Thursday, September 13, 2012

Obama’s Tax-Hike Con

The Obama campaign says that Mitt Romney plans to raise taxes on the middle class and cites a study from the Tax Policy Center as evidence. Given that the only sets of eyes that have seen the Romney tax plan in detail reside in the skulls of Mitt Romney and his closest advisers — if indeed Romney has finalized his thinking on the issue, which he probably hasn’t — such analysis is at best speculative.

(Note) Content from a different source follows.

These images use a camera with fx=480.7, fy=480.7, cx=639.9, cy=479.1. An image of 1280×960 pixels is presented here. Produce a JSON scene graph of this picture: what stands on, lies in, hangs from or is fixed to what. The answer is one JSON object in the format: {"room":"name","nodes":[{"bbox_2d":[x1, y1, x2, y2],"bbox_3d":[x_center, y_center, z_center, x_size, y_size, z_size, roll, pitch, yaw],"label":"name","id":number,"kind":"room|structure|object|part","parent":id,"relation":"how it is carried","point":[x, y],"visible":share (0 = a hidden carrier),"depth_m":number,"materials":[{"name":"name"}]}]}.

That fact is clear at least to the gentlemen at the Tax Policy Center, who have written that if Romney’s final plan does indeed, as he has suggested, eliminate preferential tax treatment on some specific investments — namely interest accrued on life-insurance policies and municipal bonds, both tax-free under current law — then, in the authors’ own words, “an increase in the tax burden on lower and middle income individuals is not required in order to make the overall plan revenue neutral.” The Obama campaign is attributing to the TPC study a certainty that its authors do not share, an act of dishonesty.

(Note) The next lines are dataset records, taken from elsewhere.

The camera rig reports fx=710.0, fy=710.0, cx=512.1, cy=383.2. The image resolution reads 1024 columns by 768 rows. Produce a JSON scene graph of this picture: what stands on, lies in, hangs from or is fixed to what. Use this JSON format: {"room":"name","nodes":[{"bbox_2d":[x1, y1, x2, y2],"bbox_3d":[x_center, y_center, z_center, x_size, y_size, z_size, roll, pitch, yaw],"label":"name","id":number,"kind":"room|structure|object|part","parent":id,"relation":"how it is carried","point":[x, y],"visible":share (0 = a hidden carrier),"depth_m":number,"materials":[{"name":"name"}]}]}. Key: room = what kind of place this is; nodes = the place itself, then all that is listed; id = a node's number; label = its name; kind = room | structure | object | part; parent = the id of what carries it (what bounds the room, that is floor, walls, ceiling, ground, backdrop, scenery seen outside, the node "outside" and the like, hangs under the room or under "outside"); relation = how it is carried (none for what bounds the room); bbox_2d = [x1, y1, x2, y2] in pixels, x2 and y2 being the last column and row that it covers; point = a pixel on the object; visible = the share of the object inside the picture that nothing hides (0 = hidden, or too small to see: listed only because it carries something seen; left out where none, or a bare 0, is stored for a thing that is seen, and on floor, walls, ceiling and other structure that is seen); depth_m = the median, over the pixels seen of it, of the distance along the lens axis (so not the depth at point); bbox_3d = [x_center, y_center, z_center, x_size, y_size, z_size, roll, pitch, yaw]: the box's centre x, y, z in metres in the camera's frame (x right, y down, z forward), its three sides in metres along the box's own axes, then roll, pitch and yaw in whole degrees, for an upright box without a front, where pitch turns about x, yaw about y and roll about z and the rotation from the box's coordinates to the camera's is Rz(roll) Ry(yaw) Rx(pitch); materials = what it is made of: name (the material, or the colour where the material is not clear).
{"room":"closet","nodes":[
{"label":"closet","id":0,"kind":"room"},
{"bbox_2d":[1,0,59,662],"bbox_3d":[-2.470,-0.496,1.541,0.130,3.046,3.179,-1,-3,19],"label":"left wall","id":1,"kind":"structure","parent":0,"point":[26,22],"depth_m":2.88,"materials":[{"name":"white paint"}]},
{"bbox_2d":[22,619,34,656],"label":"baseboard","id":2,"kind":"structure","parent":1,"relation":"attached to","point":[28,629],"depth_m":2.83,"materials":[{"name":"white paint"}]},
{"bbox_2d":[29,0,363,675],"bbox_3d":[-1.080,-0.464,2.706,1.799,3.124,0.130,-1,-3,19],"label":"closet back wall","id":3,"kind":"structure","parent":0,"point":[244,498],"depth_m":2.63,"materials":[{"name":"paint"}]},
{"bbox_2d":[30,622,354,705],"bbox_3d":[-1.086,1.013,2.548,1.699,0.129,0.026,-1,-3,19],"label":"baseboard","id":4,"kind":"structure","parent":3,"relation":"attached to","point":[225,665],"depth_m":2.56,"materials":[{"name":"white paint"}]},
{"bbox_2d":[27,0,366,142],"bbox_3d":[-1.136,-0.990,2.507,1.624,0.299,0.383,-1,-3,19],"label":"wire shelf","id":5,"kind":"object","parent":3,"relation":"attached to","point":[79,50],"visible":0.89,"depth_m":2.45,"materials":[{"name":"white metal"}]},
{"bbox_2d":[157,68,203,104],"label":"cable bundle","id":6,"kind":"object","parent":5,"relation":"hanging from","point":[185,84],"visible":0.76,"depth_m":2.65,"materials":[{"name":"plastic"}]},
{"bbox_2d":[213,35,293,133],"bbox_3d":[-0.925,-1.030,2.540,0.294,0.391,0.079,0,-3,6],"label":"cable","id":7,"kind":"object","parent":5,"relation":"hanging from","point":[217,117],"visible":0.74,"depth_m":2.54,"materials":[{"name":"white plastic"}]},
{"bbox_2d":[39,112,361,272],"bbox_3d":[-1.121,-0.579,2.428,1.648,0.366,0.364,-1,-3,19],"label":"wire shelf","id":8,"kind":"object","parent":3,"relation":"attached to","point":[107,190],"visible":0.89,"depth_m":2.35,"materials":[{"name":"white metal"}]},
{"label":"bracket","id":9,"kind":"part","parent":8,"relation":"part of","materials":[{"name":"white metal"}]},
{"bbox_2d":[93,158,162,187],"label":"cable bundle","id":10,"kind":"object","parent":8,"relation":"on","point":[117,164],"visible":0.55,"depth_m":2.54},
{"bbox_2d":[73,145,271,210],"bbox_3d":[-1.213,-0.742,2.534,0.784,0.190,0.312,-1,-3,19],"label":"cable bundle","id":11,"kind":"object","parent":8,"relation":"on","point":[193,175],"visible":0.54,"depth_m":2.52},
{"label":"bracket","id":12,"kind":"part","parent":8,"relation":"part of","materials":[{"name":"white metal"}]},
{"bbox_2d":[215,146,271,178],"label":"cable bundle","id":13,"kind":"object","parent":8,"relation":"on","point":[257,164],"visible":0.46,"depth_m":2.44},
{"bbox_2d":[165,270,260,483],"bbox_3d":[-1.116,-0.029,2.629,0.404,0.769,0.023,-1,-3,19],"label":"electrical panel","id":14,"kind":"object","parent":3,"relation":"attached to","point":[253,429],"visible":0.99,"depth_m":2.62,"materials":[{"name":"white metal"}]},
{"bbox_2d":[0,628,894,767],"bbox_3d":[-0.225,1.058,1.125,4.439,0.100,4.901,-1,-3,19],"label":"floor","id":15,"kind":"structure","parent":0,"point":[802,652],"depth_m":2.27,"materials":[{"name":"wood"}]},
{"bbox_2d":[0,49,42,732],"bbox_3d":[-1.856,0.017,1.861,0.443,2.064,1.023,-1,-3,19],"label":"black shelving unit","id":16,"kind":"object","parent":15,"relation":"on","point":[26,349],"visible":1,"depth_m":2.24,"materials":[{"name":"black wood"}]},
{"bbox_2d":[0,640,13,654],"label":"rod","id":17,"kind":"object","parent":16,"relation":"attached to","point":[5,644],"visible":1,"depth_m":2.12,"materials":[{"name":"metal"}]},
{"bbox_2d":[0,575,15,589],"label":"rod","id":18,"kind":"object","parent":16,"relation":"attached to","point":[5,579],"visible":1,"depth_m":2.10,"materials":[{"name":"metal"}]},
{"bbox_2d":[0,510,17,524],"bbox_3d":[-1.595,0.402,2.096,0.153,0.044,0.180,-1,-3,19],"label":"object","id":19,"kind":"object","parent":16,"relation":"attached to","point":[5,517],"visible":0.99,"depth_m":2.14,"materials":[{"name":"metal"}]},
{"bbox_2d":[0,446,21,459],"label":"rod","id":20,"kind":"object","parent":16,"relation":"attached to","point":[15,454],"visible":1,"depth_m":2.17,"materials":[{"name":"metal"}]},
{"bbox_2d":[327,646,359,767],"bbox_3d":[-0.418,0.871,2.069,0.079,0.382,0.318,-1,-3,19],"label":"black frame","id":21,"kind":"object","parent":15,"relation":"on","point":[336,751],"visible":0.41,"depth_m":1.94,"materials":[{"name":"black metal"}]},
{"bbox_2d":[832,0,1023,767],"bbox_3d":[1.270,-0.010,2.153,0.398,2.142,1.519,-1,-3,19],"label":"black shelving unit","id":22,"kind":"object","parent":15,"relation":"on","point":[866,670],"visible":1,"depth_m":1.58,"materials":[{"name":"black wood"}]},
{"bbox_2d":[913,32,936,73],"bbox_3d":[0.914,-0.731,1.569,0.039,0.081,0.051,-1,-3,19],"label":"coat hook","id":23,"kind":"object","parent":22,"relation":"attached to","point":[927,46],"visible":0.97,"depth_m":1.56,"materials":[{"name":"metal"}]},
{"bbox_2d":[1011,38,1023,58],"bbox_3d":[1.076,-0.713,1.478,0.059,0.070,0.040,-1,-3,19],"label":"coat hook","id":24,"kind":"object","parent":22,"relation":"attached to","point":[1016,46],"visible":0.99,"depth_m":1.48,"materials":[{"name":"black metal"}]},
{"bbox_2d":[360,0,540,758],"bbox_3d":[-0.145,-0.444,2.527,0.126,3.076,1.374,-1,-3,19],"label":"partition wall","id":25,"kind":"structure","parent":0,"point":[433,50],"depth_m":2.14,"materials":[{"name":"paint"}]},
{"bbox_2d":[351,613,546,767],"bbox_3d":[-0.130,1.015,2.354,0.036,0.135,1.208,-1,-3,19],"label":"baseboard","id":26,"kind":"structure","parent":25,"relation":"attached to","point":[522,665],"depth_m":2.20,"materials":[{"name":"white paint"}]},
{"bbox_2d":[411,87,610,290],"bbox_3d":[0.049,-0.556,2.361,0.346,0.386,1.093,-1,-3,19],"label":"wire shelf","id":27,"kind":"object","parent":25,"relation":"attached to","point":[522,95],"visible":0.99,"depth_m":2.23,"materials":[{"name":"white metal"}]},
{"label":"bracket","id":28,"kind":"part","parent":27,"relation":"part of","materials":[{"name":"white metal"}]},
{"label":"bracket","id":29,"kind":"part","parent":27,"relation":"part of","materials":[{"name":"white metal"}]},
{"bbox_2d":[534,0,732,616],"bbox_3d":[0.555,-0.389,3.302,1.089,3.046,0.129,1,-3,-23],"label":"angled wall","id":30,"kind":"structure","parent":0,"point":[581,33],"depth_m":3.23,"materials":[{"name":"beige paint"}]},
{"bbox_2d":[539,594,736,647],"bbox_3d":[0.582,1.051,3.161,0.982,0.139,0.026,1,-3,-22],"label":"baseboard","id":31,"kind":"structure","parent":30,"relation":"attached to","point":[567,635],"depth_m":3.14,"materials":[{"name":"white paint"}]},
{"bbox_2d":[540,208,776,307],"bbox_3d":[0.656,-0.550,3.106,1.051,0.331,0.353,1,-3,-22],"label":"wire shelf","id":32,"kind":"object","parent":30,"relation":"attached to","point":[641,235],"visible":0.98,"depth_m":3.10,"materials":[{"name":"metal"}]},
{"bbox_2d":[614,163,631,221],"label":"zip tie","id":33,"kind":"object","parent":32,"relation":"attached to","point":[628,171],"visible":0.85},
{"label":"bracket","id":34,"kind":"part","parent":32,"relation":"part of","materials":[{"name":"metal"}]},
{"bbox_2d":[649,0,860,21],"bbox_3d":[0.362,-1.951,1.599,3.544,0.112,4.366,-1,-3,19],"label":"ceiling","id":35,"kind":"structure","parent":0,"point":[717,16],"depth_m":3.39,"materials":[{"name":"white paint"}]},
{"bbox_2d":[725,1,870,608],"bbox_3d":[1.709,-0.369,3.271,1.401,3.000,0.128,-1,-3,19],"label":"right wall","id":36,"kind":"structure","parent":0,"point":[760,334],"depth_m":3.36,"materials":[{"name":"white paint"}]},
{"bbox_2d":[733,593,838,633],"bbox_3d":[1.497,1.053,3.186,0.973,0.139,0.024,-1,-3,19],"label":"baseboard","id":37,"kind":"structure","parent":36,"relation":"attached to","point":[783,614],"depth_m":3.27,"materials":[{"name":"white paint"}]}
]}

Which is to say, the Obama campaign has added an imaginary tax-hike plan to the fictitious war on women. By November, we fully expect them to be all over the airwaves denouncing Mitt Romney’s plan to exile the Easter bunny to Guantanamo Bay. Romney is a nuts-and-bolts details man, and he is also prudent. He has laid out his tax plan in very broad strokes communicating his guiding principles, which are to make the tax code flatter and simpler. To that end, he proposes lowering all tax rates by 20 percent and offsetting the forgone revenue by eliminating certain tax breaks for high-income taxpayers, and lowering and reforming business taxes. The TPC study argues that there are not sufficient revenues to be had from eliminating those tax breaks to make up for the rate reductions, leaving an annual gap of some $86 billion. The Obama campaign picked up that $86 billion and simply pretended that the Romney tax plan would make up the difference with higher taxes on the middle class — a proposal Romney has specifically and repeatedly rejected.